_Work instructions_:
Can you lay out every line of the listing below as a JSON list of strings, with one string per line and blank lines left out?

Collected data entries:
......

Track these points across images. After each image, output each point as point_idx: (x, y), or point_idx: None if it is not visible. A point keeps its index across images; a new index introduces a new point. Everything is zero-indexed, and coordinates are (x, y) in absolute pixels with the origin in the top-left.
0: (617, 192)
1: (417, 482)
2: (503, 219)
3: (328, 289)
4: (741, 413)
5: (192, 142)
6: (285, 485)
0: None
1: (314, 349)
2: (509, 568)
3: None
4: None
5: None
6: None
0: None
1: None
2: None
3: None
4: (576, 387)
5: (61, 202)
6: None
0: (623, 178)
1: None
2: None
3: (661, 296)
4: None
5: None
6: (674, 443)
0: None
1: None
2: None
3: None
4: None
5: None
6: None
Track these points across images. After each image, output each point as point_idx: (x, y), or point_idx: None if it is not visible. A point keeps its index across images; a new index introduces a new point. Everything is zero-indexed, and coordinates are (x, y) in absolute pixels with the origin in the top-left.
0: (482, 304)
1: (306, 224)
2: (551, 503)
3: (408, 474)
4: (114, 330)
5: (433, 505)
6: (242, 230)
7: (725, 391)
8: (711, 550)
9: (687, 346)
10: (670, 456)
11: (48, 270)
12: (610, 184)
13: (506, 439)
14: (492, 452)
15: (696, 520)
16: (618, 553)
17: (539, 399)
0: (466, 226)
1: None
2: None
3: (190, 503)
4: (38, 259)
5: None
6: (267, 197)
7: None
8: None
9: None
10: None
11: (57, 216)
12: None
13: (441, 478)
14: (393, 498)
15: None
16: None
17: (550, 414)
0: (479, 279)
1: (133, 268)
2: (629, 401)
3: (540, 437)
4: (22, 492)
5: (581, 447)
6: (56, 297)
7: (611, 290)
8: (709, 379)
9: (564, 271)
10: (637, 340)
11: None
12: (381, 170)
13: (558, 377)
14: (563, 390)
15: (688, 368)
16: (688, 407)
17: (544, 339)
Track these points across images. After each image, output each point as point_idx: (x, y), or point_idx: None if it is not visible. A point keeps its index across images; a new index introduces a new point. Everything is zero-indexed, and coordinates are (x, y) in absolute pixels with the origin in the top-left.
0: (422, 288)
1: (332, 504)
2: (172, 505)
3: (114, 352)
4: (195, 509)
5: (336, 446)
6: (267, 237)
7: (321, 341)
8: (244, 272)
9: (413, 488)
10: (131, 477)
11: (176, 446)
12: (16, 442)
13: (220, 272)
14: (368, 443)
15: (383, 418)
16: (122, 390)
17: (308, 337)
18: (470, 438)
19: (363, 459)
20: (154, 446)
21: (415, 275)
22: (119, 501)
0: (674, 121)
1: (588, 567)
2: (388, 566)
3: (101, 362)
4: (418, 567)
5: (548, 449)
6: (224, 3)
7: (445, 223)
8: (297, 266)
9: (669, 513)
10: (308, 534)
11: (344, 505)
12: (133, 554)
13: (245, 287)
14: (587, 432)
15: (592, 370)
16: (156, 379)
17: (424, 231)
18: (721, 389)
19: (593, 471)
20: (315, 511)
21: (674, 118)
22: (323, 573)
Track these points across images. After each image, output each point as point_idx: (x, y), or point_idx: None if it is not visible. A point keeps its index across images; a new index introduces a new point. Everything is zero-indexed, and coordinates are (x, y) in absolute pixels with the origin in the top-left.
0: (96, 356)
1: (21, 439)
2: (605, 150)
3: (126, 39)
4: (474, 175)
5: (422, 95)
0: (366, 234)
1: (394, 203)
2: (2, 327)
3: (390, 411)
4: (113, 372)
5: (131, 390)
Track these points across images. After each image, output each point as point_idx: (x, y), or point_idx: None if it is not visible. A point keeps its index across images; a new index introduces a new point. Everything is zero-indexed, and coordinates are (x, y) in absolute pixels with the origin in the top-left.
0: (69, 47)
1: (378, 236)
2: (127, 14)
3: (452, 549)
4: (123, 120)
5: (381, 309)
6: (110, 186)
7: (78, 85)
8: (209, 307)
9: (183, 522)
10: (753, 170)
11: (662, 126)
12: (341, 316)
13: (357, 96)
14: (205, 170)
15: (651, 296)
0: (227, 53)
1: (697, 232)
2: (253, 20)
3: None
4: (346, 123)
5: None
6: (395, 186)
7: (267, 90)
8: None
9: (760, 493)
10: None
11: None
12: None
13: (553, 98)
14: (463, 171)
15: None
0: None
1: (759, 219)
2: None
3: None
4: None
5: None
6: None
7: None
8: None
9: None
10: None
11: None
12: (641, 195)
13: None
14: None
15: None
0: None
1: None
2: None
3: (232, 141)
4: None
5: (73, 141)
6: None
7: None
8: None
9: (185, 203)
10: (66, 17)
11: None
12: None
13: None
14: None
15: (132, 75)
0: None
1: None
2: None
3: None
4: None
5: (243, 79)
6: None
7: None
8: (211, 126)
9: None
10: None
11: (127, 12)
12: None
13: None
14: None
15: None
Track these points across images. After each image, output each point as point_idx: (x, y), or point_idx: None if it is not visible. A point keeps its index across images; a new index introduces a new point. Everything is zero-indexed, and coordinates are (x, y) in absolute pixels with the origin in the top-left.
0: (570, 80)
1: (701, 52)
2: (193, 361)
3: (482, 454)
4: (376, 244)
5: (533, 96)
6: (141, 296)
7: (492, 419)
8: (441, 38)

......

_Result for this exercise_:
[
  "Track these points across images. After each image, output each point as point_idx: (x, y), or point_idx: None if it is not visible. A point keeps its index across images; a new index introduces a new point. Everything is zero-indexed, and coordinates are (x, y) in absolute pixels with the origin in the top-left.",
  "0: (617, 192)",
  "1: (417, 482)",
  "2: (503, 219)",
  "3: (328, 289)",
  "4: (741, 413)",
  "5: (192, 142)",
  "6: (285, 485)",
  "0: None",
  "1: (314, 349)",
  "2: (509, 568)",
  "3: None",
  "4: None",
  "5: None",
  "6: None",
  "0: None",
  "1: None",
  "2: None",
  "3: None",
  "4: (576, 387)",
  "5: (61, 202)",
  "6: None",
  "0: (623, 178)",
  "1: None",
  "2: None",
  "3: (661, 296)",
  "4: None",
  "5: None",
  "6: (674, 443)",
  "0: None",
  "1: None",
  "2: None",
  "3: None",
  "4: None",
  "5: None",
  "6: None",
  "Track these points across images. After each image, output each point as point_idx: (x, y), or point_idx: None if it is not visible. A point keeps its index across images; a new index introduces a new point. Everything is zero-indexed, and coordinates are (x, y) in absolute pixels with the origin in the top-left.",
  "0: (482, 304)",
  "1: (306, 224)",
  "2: (551, 503)",
  "3: (408, 474)",
  "4: (114, 330)",
  "5: (433, 505)",
  "6: (242, 230)",
  "7: (725, 391)",
  "8: (711, 550)",
  "9: (687, 346)",
  "10: (670, 456)",
  "11: (48, 270)",
  "12: (610, 184)",
  "13: (506, 439)",
  "14: (492, 452)",
  "15: (696, 520)",
  "16: (618, 553)",
  "17: (539, 399)",
  "0: (466, 226)",
  "1: None",
  "2: None",
  "3: (190, 503)",
  "4: (38, 259)",
  "5: None",
  "6: (267, 197)",
  "7: None",
  "8: None",
  "9: None",
  "10: None",
  "11: (57, 216)",
  "12: None",
  "13: (441, 478)",
  "14: (393, 498)",
  "15: None",
  "16: None",
  "17: (550, 414)",
  "0: (479, 279)",
  "1: (133, 268)",
  "2: (629, 401)",
  "3: (540, 437)",
  "4: (22, 492)",
  "5: (581, 447)",
  "6: (56, 297)",
  "7: (611, 290)",
  "8: (709, 379)",
  "9: (564, 271)",
  "10: (637, 340)",
  "11: None",
  "12: (381, 170)",
  "13: (558, 377)",
  "14: (563, 390)",
  "15: (688, 368)",
  "16: (688, 407)",
  "17: (544, 339)",
  "Track these points across images. After each image, output each point as point_idx: (x, y), or point_idx: None if it is not visible. A point keeps its index across images; a new index introduces a new point. Everything is zero-indexed, and coordinates are (x, y) in absolute pixels with the origin in the top-left.",
  "0: (422, 288)",
  "1: (332, 504)",
  "2: (172, 505)",
  "3: (114, 352)",
  "4: (195, 509)",
  "5: (336, 446)",
  "6: (267, 237)",
  "7: (321, 341)",
  "8: (244, 272)",
  "9: (413, 488)",
  "10: (131, 477)",
  "11: (176, 446)",
  "12: (16, 442)",
  "13: (220, 272)",
  "14: (368, 443)",
  "15: (383, 418)",
  "16: (122, 390)",
  "17: (308, 337)",
  "18: (470, 438)",
  "19: (363, 459)",
  "20: (154, 446)",
  "21: (415, 275)",
  "22: (119, 501)",
  "0: (674, 121)",
  "1: (588, 567)",
  "2: (388, 566)",
  "3: (101, 362)",
  "4: (418, 567)",
  "5: (548, 449)",
  "6: (224, 3)",
  "7: (445, 223)",
  "8: (297, 266)",
  "9: (669, 513)",
  "10: (308, 534)",
  "11: (344, 505)",
  "12: (133, 554)",
  "13: (245, 287)",
  "14: (587, 432)",
  "15: (592, 370)",
  "16: (156, 379)",
  "17: (424, 231)",
  "18: (721, 389)",
  "19: (593, 471)",
  "20: (315, 511)",
  "21: (674, 118)",
  "22: (323, 573)",
  "Track these points across images. After each image, output each point as point_idx: (x, y), or point_idx: None if it is not visible. A point keeps its index across images; a new index introduces a new point. Everything is zero-indexed, and coordinates are (x, y) in absolute pixels with the origin in the top-left.",
  "0: (96, 356)",
  "1: (21, 439)",
  "2: (605, 150)",
  "3: (126, 39)",
  "4: (474, 175)",
  "5: (422, 95)",
  "0: (366, 234)",
  "1: (394, 203)",
  "2: (2, 327)",
  "3: (390, 411)",
  "4: (113, 372)",
  "5: (131, 390)",
  "Track these points across images. After each image, output each point as point_idx: (x, y), or point_idx: None if it is not visible. A point keeps its index across images; a new index introduces a new point. Everything is zero-indexed, and coordinates are (x, y) in absolute pixels with the origin in the top-left.",
  "0: (69, 47)",
  "1: (378, 236)",
  "2: (127, 14)",
  "3: (452, 549)",
  "4: (123, 120)",
  "5: (381, 309)",
  "6: (110, 186)",
  "7: (78, 85)",
  "8: (209, 307)",
  "9: (183, 522)",
  "10: (753, 170)",
  "11: (662, 126)",
  "12: (341, 316)",
  "13: (357, 96)",
  "14: (205, 170)",
  "15: (651, 296)",
  "0: (227, 53)",
  "1: (697, 232)",
  "2: (253, 20)",
  "3: None",
  "4: (346, 123)",
  "5: None",
  "6: (395, 186)",
  "7: (267, 90)",
  "8: None",
  "9: (760, 493)",
  "10: None",
  "11: None",
  "12: None",
  "13: (553, 98)",
  "14: (463, 171)",
  "15: None",
  "0: None",
  "1: (759, 219)",
  "2: None",
  "3: None",
  "4: None",
  "5: None",
  "6: None",
  "7: None",
  "8: None",
  "9: None",
  "10: None",
  "11: None",
  "12: (641, 195)",
  "13: None",
  "14: None",
  "15: None",
  "0: None",
  "1: None",
  "2: None",
  "3: (232, 141)",
  "4: None",
  "5: (73, 141)",
  "6: None",
  "7: None",
  "8: None",
  "9: (185, 203)",
  "10: (66, 17)",
  "11: None",
  "12: None",
  "13: None",
  "14: None",
  "15: (132, 75)",
  "0: None",
  "1: None",
  "2: None",
  "3: None",
  "4: None",
  "5: (243, 79)",
  "6: None",
  "7: None",
  "8: (211, 126)",
  "9: None",
  "10: None",
  "11: (127, 12)",
  "12: None",
  "13: None",
  "14: None",
  "15: None",
  "Track these points across images. After each image, output each point as point_idx: (x, y), or point_idx: None if it is not visible. A point keeps its index across images; a new index introduces a new point. Everything is zero-indexed, and coordinates are (x, y) in absolute pixels with the origin in the top-left.",
  "0: (570, 80)",
  "1: (701, 52)",
  "2: (193, 361)",
  "3: (482, 454)",
  "4: (376, 244)",
  "5: (533, 96)",
  "6: (141, 296)",
  "7: (492, 419)",
  "8: (441, 38)"
]